Friday, April 30, 2010

On Assignment in 1979

I was working in the NSCAD photo department cage one day in July 1979 when somebody, I don’t recall who, asked me if I wanted to pick up a little freelance photo job. “Sure!” I said. Perhaps it was David Mackenzie, he told me to go up to Garry Kennedy’s office and see him.

I had never really spoken with Garry at that time and was a little nervous. Later as president of the student union I got to know him well and recall many board of governors lunch meetings in his office with George Publicover and Lonny Lonsdale, but in 1979 Garry was sort of a towering figure who I’d never dream of just walking up to and chatting with at an opening.

With this in mind I climbed the winding staircase to the third floor offices and presented myself to Linda Cameron, Garry’s secretary.

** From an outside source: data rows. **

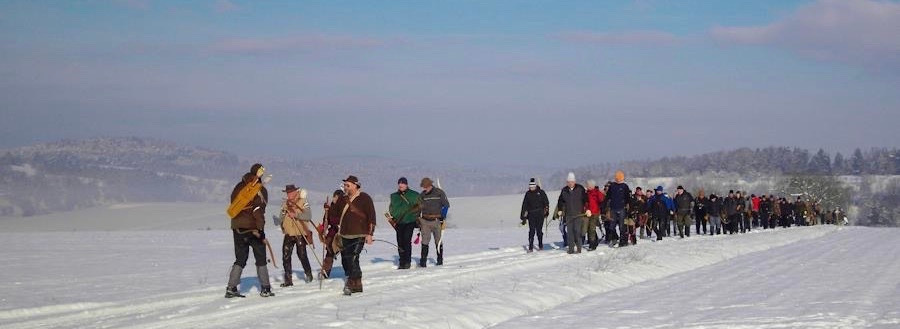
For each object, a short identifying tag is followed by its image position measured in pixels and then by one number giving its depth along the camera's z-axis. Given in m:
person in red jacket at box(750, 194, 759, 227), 48.31
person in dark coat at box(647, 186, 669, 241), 32.50
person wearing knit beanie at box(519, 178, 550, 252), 24.91
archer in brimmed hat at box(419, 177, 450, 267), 20.73
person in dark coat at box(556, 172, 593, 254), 23.81
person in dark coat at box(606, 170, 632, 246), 26.81
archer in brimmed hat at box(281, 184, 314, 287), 17.38
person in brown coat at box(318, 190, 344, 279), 16.57
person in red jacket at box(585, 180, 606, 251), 24.72
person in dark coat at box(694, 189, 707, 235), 38.03
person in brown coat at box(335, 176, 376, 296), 15.41
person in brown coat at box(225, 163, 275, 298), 14.65
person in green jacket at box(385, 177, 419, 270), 19.55
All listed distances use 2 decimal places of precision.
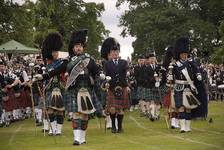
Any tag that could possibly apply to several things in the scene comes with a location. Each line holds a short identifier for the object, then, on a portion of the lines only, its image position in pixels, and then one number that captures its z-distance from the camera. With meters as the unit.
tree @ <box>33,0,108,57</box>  51.97
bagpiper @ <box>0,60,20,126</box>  17.86
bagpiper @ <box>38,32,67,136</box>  14.48
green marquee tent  30.35
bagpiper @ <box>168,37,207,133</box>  14.78
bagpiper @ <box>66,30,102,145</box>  12.63
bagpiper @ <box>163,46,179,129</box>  15.35
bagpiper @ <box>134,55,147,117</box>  19.30
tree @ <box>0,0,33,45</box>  37.06
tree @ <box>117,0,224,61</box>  48.94
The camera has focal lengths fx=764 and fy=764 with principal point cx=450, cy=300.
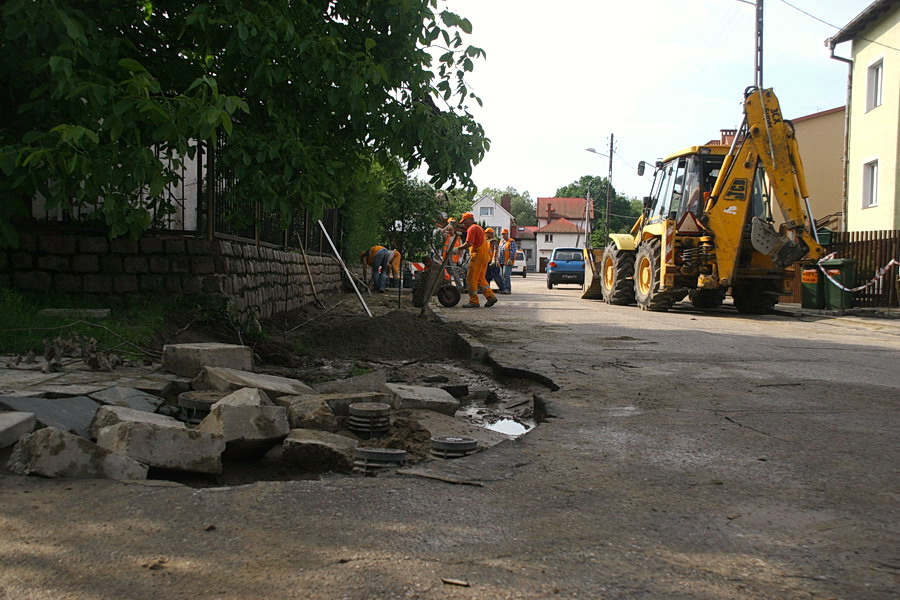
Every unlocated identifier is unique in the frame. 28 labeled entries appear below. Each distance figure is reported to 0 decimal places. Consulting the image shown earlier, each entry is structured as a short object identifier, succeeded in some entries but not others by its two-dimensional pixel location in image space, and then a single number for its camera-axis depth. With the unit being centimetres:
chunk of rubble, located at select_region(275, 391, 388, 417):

Linda sent me straight in. Garry had a corner office on the top floor of the Duke Street building with a view of the harbour. The office was a little cluttered, but tastefully decorated with a beautiful Arthur Lismer panorama painting of Chebucto Head, a small terra cotta horse on a side table, lithographs from the NSCAD Litho Workshop and a few of Garry’s pieces. The centerpiece of the room was an antique table, around which Garry held his meetings. His personal desk was a small writing table beneath the Lismer painting and I believe there was a couch in the room.

Garry asked if I’d like a cup of coffee, a gesture I appreciated very much. Linda brought in a carafe and we got down to business. Garry had a curious manner about him, which I thought at first, was disdain for undergraduate students, but discovered later to be natural shyness and reticence. I use to study Garry at board of governor meetings. Watch his handsome, sharply featured face and bushy, somewhat sinister, pointy black eyebrows responding affirmatively or negatively to points being made by board members. I noticed he would squirm visibly, as if his chair was burning beneath him, when contrary points were raised, particularly from faculty reps expressing their views about a faculty union.

That was a few years later, but in his office that day Garry had a job for me and I was hoping to do it well. Garry explained that a Toronto writer was doing a piece about the art college for the Globe and Mail and wondered if I would take a series of pictures around the school to be published with the article. It was a great little job and I think NSCAD paid me 100$ for what amounted to a days work. Garry had a tight deadline, as I suppose the story was already written, so I got to work right away.

I produced ten black and white prints of scenes from around the school, three of which appeared in the article. As a point of interest, I am the painter mixing paint at the bottom of the page. I got lots of action shots, like the woman at the loom and the guy firing ceramics, but when I got to the painting studio it was empty. The painters must have been down at the Ocean Beverage Room, so I put the camera on the tripod and photographed myself pretending to mix paint in a coffee can, a typical NSCAD painting student.

I dropped the pictures off with Linda and went on about my work. Two weeks later Garry sent a memo to my student mailbox, with thanks, advising me the piece would be published on August 11th. I recall buying the paper at Sieverts Tobacco on Barrington Street with my usual pouch of drum tobacco and Export cigarette papers. I took the paper back to NSCAD, but as it was a Saturday in the summer semester, there was no one around to show it to.